== WHAT THE EXERCISE ASKS ==
Rewrite the lines of each item below, changing "3 MINUTE READ" to "LECTURA DE 3 MINUTOS" and leaving everything else untouched.
══ TASK MATERIAL ══
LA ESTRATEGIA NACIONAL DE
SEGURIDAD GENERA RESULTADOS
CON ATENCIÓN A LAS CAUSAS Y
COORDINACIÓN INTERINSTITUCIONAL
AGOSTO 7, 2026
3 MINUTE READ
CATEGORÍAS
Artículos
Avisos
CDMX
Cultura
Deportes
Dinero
═══
== SOLUTION ==
LA ESTRATEGIA NACIONAL DE
SEGURIDAD GENERA RESULTADOS
CON ATENCIÓN A LAS CAUSAS Y
COORDINACIÓN INTERINSTITUCIONAL
AGOSTO 7, 2026
LECTURA DE 3 MINUTOS
CATEGORÍAS
Artículos
Avisos
CDMX
Cultura
Deportes
Dinero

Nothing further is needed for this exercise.